还有一些研究者关注翻转课堂中教师的角色转变。田爱丽[23]指出,翻转课堂的主要教学任务是发展学生的高级思维能力和综合素质,这就要求教师既具备较深厚的学科素养,还应具备正确的教育教学观、驾驭能力、课堂组织能力。张绍军[24]等认为,翻转课堂中的教师角色不仅仅是教学活动中的知识传授者,还是协助者和组织者。彭爱辉[25]指出,翻转课堂教学模式下的教师角色将更具多样性,教师不仅是学生学习的促进者和学生发展的评价者,还是教学的研究者和教育技术素养的学习者。卢强[26]指出,教师在翻转课堂的三个阶段分别具有不同的角色,前期是教学视频的开发和建构者,中期是教学活动的设计组织和参与者,课后则充当辅导者。容梅[27]等指出,教师应具有逻辑思维能力和扎实的技术整合能力。蒋立兵[28]等指出,教师除了为学生提供优质的学习资源外,更重要的是具备“以学生为中心”的教学理念,改变“满堂灌”的教学习惯,具有组织翻转课堂的能力与技巧。

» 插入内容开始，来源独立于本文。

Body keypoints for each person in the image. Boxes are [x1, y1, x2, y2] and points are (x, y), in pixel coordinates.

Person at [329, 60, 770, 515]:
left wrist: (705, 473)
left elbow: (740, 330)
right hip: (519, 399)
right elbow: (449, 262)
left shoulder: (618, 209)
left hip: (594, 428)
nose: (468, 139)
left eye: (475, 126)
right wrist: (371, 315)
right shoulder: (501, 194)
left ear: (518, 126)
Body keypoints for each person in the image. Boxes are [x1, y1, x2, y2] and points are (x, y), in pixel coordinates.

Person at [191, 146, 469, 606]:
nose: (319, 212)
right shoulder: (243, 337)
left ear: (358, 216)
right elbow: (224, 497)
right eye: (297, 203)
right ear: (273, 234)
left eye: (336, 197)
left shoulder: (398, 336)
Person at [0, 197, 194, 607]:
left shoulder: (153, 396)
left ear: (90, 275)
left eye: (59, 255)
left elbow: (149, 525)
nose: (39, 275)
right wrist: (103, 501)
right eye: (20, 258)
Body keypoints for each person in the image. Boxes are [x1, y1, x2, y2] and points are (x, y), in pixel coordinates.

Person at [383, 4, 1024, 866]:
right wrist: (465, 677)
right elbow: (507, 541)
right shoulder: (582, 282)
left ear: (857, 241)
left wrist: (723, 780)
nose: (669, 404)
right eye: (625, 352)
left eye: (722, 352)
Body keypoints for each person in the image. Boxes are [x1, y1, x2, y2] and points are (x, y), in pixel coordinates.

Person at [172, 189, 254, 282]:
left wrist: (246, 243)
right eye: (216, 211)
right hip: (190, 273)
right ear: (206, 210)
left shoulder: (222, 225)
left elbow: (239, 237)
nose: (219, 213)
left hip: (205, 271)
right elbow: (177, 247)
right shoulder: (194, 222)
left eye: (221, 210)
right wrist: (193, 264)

纵观现有文献我们不难发现,当前对翻转课堂中教师应具备的能力的研究较为分散,多散述于翻转课堂理论剖析、实践反思和教师角色转换等相关研究中,不够系统与深入,尚未发现教师翻转课堂教学胜任力模型类研究,而这将是本研究的创新点之一。
另外,通过文献综述亦发现,关于胜任力的研究,既有通用性胜任力研究,也有专项技能性胜任力研究,如,远程教学胜任力、慕课教学胜任力等。何齐宗也指出,“不同学科(专业)的高校教师或者处在不同专业发展阶段的教师,其胜任力也有差异,需要有针对性地进行研究”[29],这为本研究奠定了立论基础。
三、高校教师翻转课堂教学胜任力模型初步构建及修订
(一)胜任力因子的筛选
作为一种教学方式,翻转课堂教学胜任力是教学胜任力的下位概念,高校教师教学胜任力因子,为高校教师翻转课堂教学胜任力提供了重要参考。因此,我们第一步是依据词频从相关文献中析出高校教师教学胜任力因子。以 “高校教师&教学胜任力”、“高校教师&胜任力模型”等为关键词,在中国知网进行检索,筛选出被引次数高于10的文献49篇,在通读文本的基础上,析出高校教师教学胜任力因子。
需要说明的是,因研究者对胜任力因子表述存有差异,我们在统计过程中对其进行适当的合并与重组。高校教师教学胜任力及其频次统计,如表1所示。
表1 高校教师教学胜任力因子及其频次表
综合考虑翻转课堂课前、课中、课后的教学流程和各环节的工作范畴,结合相关研究对教师素养提出的要求,归纳出高校教师翻转课堂教学胜任力因子表,如表2所示。需要指出的是,表2中的翻转课堂教学胜任力多析出于已有文献,但 “协作能力”、“平等交流意识”、“渊博知识”、“亲和力”、“奉献精神”是我们结合自身翻转课堂实践和对翻转课堂的理解所提出的。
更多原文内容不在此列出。